• OBJECTIVE:
Print all of the lines below, leaving every word, letter and mark unchanged.

=== RECORDS SUPPLIED ===

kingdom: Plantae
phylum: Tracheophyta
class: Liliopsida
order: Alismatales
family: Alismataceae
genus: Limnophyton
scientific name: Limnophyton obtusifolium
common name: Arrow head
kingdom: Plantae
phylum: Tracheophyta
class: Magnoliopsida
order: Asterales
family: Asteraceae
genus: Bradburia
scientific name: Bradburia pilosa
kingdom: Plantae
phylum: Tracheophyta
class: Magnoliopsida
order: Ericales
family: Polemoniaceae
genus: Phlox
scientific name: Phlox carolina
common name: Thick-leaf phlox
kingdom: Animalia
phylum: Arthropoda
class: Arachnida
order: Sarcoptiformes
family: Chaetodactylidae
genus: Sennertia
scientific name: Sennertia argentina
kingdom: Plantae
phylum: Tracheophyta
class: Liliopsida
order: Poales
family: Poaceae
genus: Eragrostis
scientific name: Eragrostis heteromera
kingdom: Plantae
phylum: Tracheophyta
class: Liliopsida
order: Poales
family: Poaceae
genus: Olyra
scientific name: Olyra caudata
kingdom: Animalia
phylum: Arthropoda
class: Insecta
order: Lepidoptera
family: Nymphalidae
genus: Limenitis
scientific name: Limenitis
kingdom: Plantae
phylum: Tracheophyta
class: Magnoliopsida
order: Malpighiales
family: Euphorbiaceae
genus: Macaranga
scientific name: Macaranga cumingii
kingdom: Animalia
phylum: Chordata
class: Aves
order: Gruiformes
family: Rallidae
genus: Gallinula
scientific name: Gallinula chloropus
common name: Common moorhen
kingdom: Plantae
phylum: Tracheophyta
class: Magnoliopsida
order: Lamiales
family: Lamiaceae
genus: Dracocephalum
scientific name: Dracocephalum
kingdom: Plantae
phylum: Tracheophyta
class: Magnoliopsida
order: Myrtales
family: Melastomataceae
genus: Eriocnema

===

• THE COMPLETED TASK:
kingdom: Plantae
phylum: Tracheophyta
class: Liliopsida
order: Alismatales
family: Alismataceae
genus: Limnophyton
scientific name: Limnophyton obtusifolium
common name: Arrow head
kingdom: Plantae
phylum: Tracheophyta
class: Magnoliopsida
order: Asterales
family: Asteraceae
genus: Bradburia
scientific name: Bradburia pilosa
kingdom: Plantae
phylum: Tracheophyta
class: Magnoliopsida
order: Ericales
family: Polemoniaceae
genus: Phlox
scientific name: Phlox carolina
common name: Thick-leaf phlox
kingdom: Animalia
phylum: Arthropoda
class: Arachnida
order: Sarcoptiformes
family: Chaetodactylidae
genus: Sennertia
scientific name: Sennertia argentina
kingdom: Plantae
phylum: Tracheophyta
class: Liliopsida
order: Poales
family: Poaceae
genus: Eragrostis
scientific name: Eragrostis heteromera
kingdom: Plantae
phylum: Tracheophyta
class: Liliopsida
order: Poales
family: Poaceae
genus: Olyra
scientific name: Olyra caudata
kingdom: Animalia
phylum: Arthropoda
class: Insecta
order: Lepidoptera
family: Nymphalidae
genus: Limenitis
scientific name: Limenitis
kingdom: Plantae
phylum: Tracheophyta
class: Magnoliopsida
order: Malpighiales
family: Euphorbiaceae
genus: Macaranga
scientific name: Macaranga cumingii
kingdom: Animalia
phylum: Chordata
class: Aves
order: Gruiformes
family: Rallidae
genus: Gallinula
scientific name: Gallinula chloropus
common name: Common moorhen
kingdom: Plantae
phylum: Tracheophyta
class: Magnoliopsida
order: Lamiales
family: Lamiaceae
genus: Dracocephalum
scientific name: Dracocephalum
kingdom: Plantae
phylum: Tracheophyta
class: Magnoliopsida
order: Myrtales
family: Melastomataceae
genus: Eriocnema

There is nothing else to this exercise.